### Exercise input

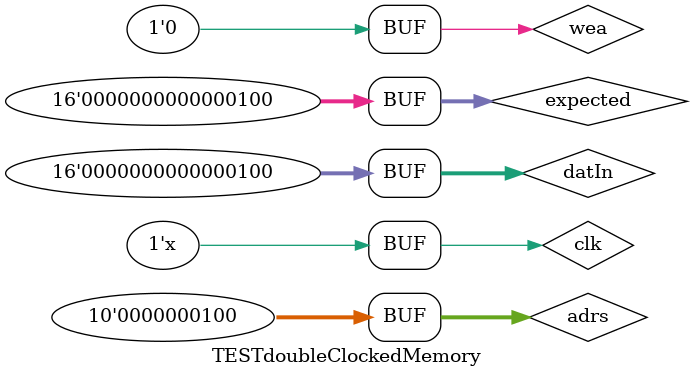
<source format=v>
`timescale 1ns / 1ps


module TESTdoubleClockedMemory;

	// Inputs
	reg clk;
	reg wea;
	reg [9:0] adrs;
	reg [15:0] datIn;
	

	// Outputs
	wire [15:0] datOut;
	reg [15:0] expected;

	// Instantiate the Unit Under Test (UUT)
	doubleClockedMemory uut (
		.clk(clk), 
		.wea(wea), 
		.adrs(adrs), 
		.datIn(datIn), 
		.datOut(datOut)
	);
	
	always @(clk) begin
		#5;
		clk = !clk;
	end

	initial begin
		// Initialize Inputs
		clk = 0;
		wea = 0;
		adrs = 0;
		datIn = 0;

		// Wait 100 ns for global reset to finish
		#100;
		expected = 0;
      adrs = 1; #5;
      adrs = 2; #5;
      adrs = 3; #5;
      adrs = 4; #5;
		datIn = 1; #5;
		datIn = 2; #5;
		datIn = 3; #5;
		datIn = 4; #5;
		
		wea = 1;
		adrs = 0; datIn = 0; #5;
		adrs = 1; datIn = 1; #5;
		adrs = 2; datIn = 2; #5;
		adrs = 3; datIn = 3; #5;
		adrs = 4; datIn = 4; #5;
		
		wea=0;
		adrs = 0; expected = 0; #5;
		adrs = 1; expected = 1; #5;
		adrs = 2; expected = 2; #5;
		adrs = 3; expected = 3; #5;
		adrs = 4; expected = 4; #5;
		  
		// Add stimulus here

	end
      
endmodule


</source>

######

(Prompt) Respond with only the number of lines in the records that include the word "datIn".

(Expected output) 12